Simply put, what I'm trying to do is similar to this question: Convert RGB image to index image, but instead of 1-channel index image, I want to get n-channel image where img[h, w]
is a one-hot encoded vector. For example, if the input image is [[[0, 0, 0], [255, 255, 255]]
, and index 0 is assigned to black and 1 is assigned to white, then the desired output is [[[1, 0], [0, 1]]]
.
Like the previous person asked the question, I have implemented this naively, but the code runs quite slowly, and I believe a proper solution using numpy would be significantly faster.

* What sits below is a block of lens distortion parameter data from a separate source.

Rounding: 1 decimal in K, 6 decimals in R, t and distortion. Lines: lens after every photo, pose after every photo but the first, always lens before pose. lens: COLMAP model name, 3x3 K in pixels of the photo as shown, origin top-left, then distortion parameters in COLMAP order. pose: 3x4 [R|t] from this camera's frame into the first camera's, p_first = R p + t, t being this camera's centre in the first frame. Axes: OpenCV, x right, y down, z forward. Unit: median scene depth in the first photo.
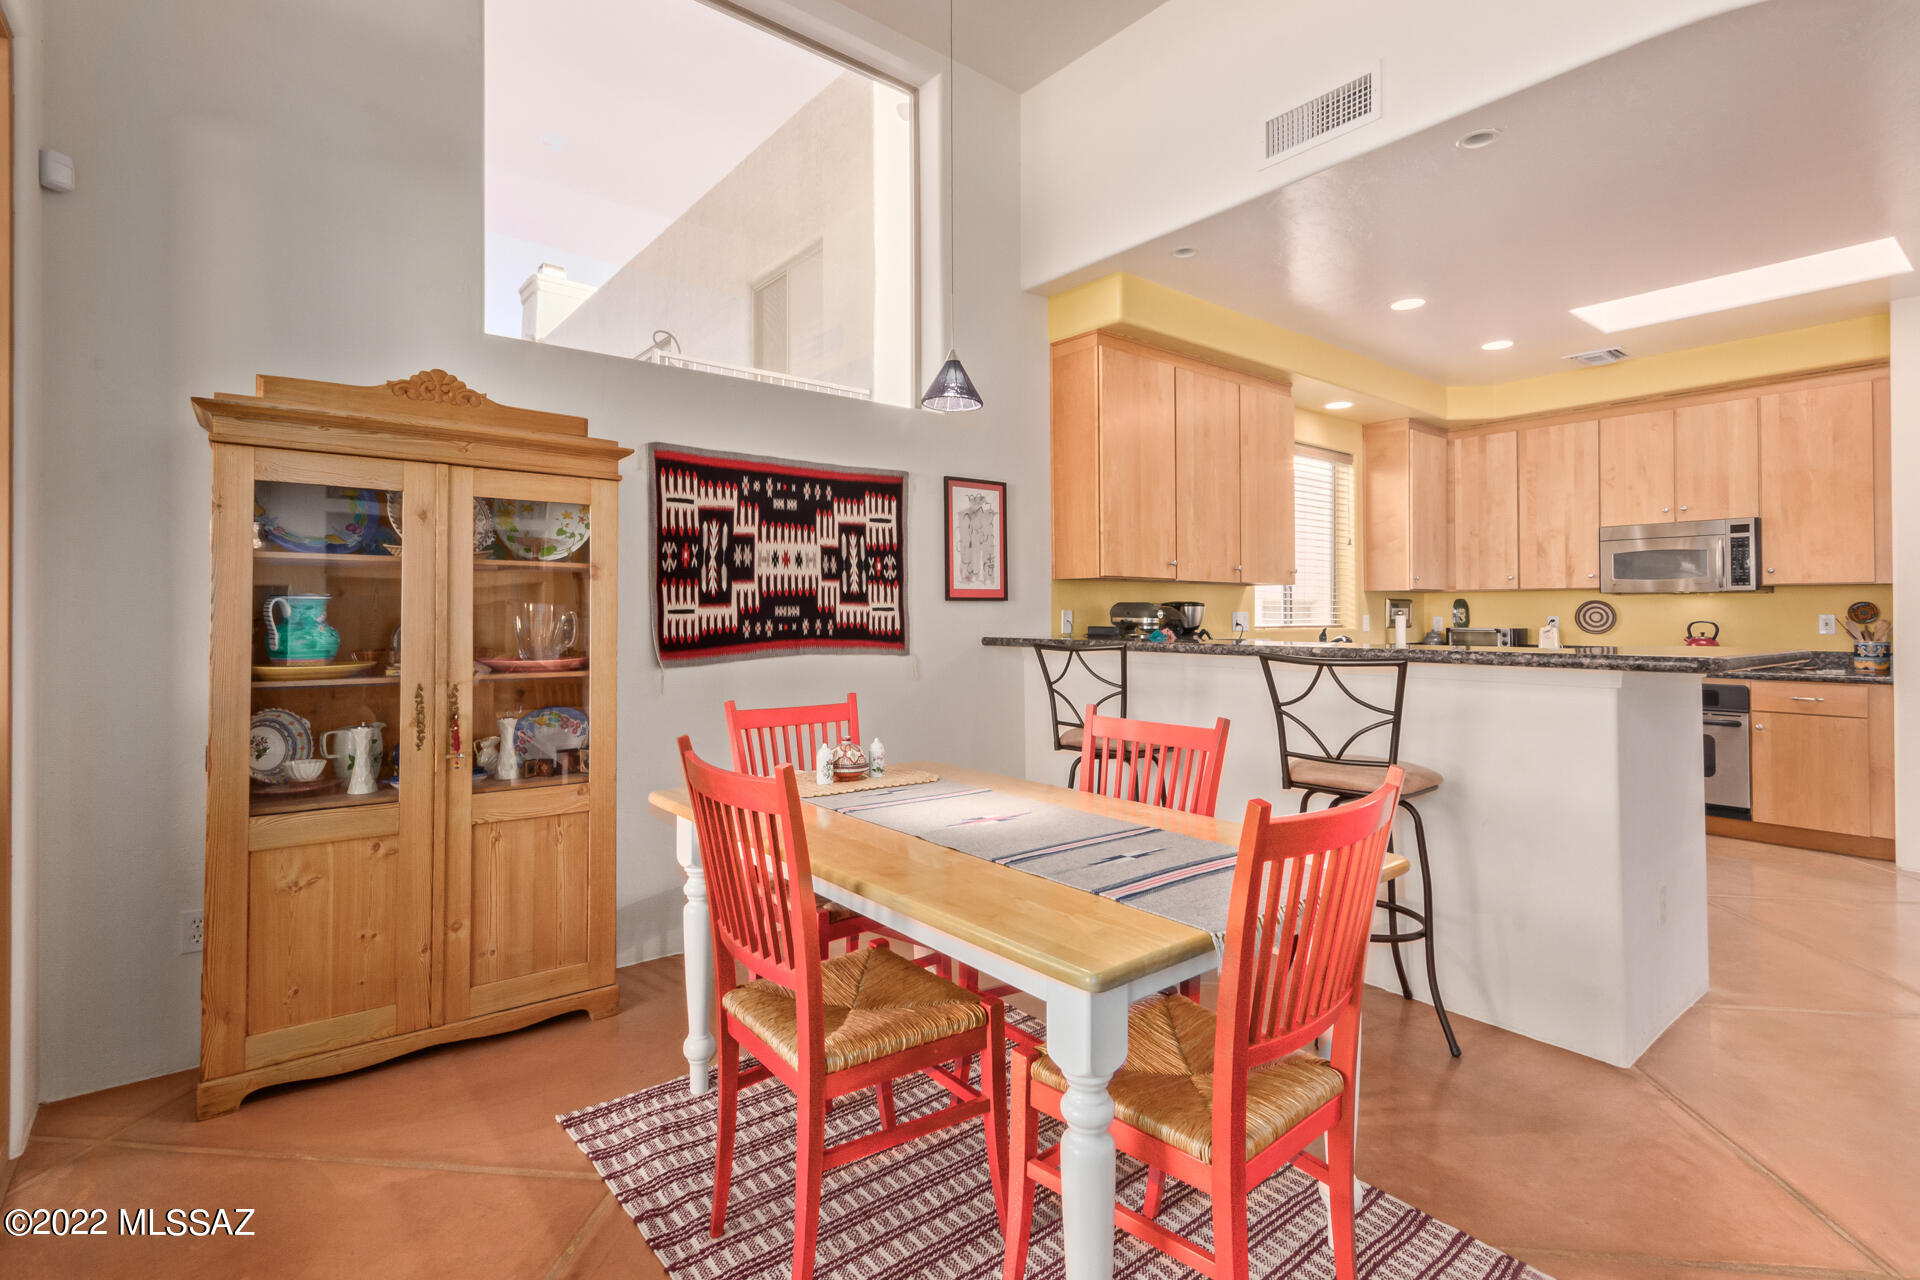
lens RADIAL K [[922.9, 0, 953.4], [0, 922.9, 621.5], [0, 0, 1]] dist [0.005658, 0.006236]
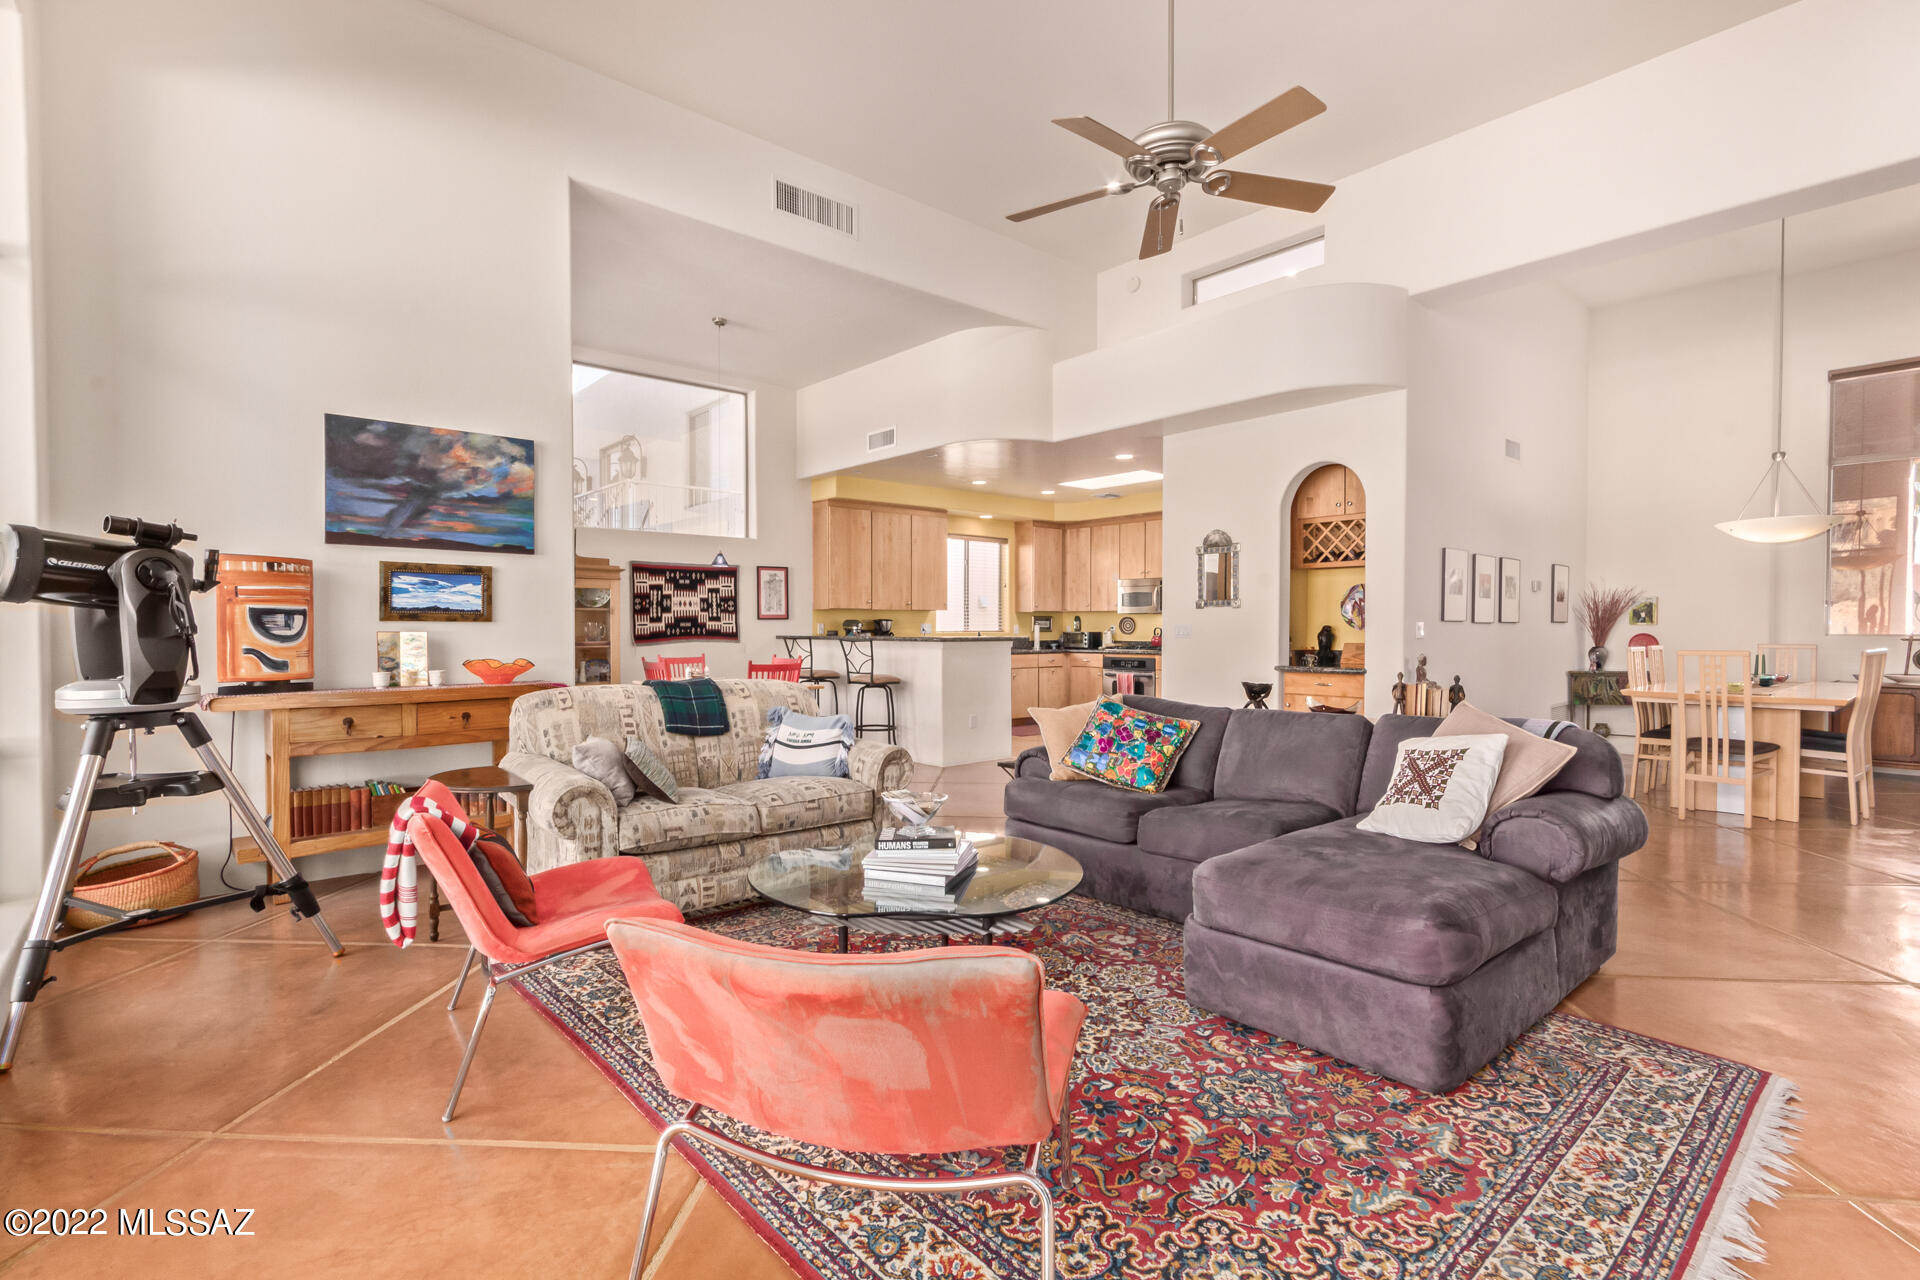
lens RADIAL K [[922.9, 0, 964.3], [0, 922.9, 649.3], [0, 0, 1]] dist [0.005658, 0.006236]
pose [[0.999557, -0.004272, 0.029447, 0.359560], [0.003657, 0.999775, 0.020884, 0.004901], [-0.029529, -0.020768, 0.999348, -1.096055]]
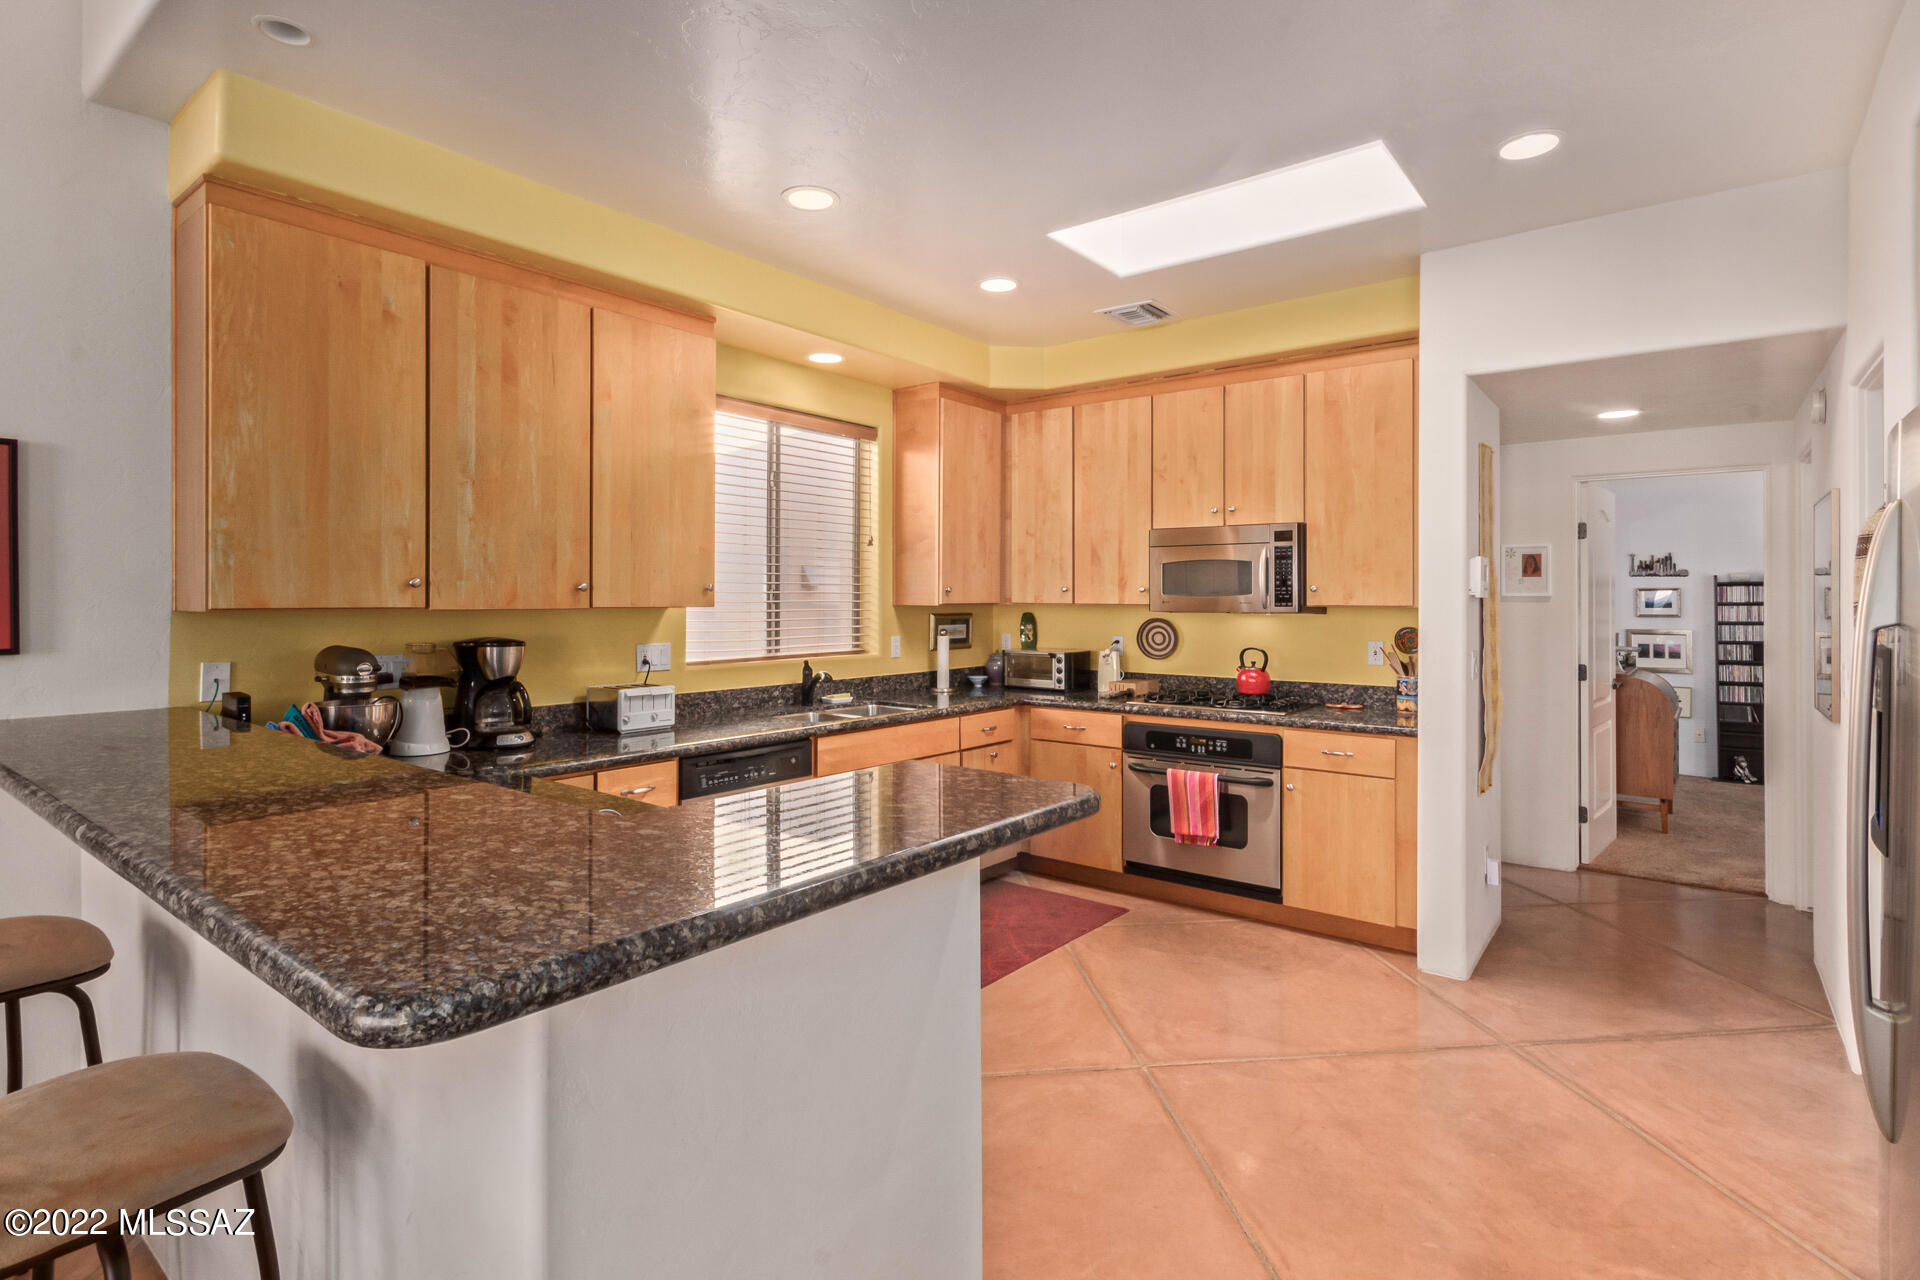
lens RADIAL K [[922.9, 0, 955.7], [0, 922.9, 622.8], [0, 0, 1]] dist [0.005658, 0.006236]
pose [[0.976661, -0.006280, 0.214696, 0.413290], [0.000921, 0.999686, 0.025051, -0.047150], [-0.214786, -0.024269, 0.976360, 0.288732]]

Also, as suggested in the previous post, I can preprocess each image into grayscale and one-hot encode the image, but I want a more general solution.
Example
Say I want to assign white to 0, red to 1, blue to 2, and yellow to 3:
(255, 255, 255): 0
(255, 0, 0): 1
(0, 0, 255): 2
(255, 255, 0): 3
, and I have an image which consists of those four colors, where image is a 3D array containing R, G, B values for each pixel:
[
[[255, 255, 255], [255, 255, 255], [255, 0, 0], [255, 0, 0]],
[[ 0, 0, 255], [255, 255, 255], [255, 0, 0], [255, 0, 0]],
[[ 0, 0, 255], [ 0, 0, 255], [255, 255, 255], [255, 255, 255]],
[[255, 255, 255], [255, 255, 255], [255, 255, 0], [255, 255, 0]]
]
, and this is what I want to get where each pixel is changed to one-hot encoded values of index. (Since changing a 2d array of index values to 3d array of one-hot encoded values is easy, getting a 2d array of index values is fine too.)
[
[[1, 0, 0, 0], [1, 0, 0, 0], [0, 1, 0, 0], [0, 1, 0, 0]],
[[0, 0, 1, 0], [1, 0, 0, 0], [0, 1, 0, 0], [0, 1, 0, 0]],
[[0, 0, 1, 0], [0, 0, 1, 0], [1, 0, 0, 0], [1, 0, 0, 0]],
[[1, 0, 0, 0], [1, 0, 0, 0], [0, 0, 0, 1], [0, 0, 0, 1]]
]
In this example I used colors where RGB components are either 255 or 0, but I don't want to solutions rely on that fact.